After having made that examination, I have come to the clear conclusion that the Palmpoint decision does decide the issue raised by the respondents and that decision is binding upon me. I do not consider that the decision depends in any way upon the proportions of site agreements which contain market review clauses; His Honour’s reference to antiquated or impractical mechanisms for managing market rent reviews was simply by way of giving an example supporting his conclusion and his decision was not dependent upon any site agreements in fact being antiquated or having impractical mechanisms.
His Honour in paragraph 17 of his decision made a finding that s.69 “provides for park owners who seek to increase the site rent pursuant to a site agreement that contains provisions for increasing the site rent, whereas s.71 is a provision which enables park owners to seek to increase site rent either outside the terms of any such site rent increase provision, but also covers the unlikely event of a park owner seeking to increase site rent either where no written site agreement exists, or where there is a written agreement but it does not contain a site rent increase provision. His Honour had previously in his decision referred to the situation that the Act itself mandated that all site agreements include provisions as to how and when the site rent may be varied, and that therefore it would be absurd to interpret s.71 as only applying to park owners who were in breach of mandatory provisions of the Act in s.25.

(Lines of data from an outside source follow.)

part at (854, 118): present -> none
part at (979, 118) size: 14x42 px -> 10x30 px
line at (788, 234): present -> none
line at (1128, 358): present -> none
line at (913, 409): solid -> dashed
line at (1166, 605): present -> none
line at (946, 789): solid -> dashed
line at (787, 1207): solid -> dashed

I have already made the finding that the proposed increase of site rent to $134.00 per week is not excessive and if it is further necessary to do so, I also find that the increase is fair and equitable. I find that the issuing of the Notices of increase in site rent pursuant to s.71 of the Act which were served on each of the respondents on or about 19 February 2010 are valid. The applicants were entitled pursuant to s.71 to serve those notices.
Accordingly, I order that the applicant’s proposed increase in site rent to $134.00 per week in respect of each of the respondents is confirmed.
The applicants have flagged an intention to seek costs if the decision should be in their favour. Accordingly, I give leave to the applicants to provide to the Tribunal written submissions on costs within fourteen (14) days of notification of this decision; and I give leave to the respondents to provide written submissions to the Tribunal with respect to costs within seven (7) days after delivery to them to the applicant’s written submissions with respect to costs (if any).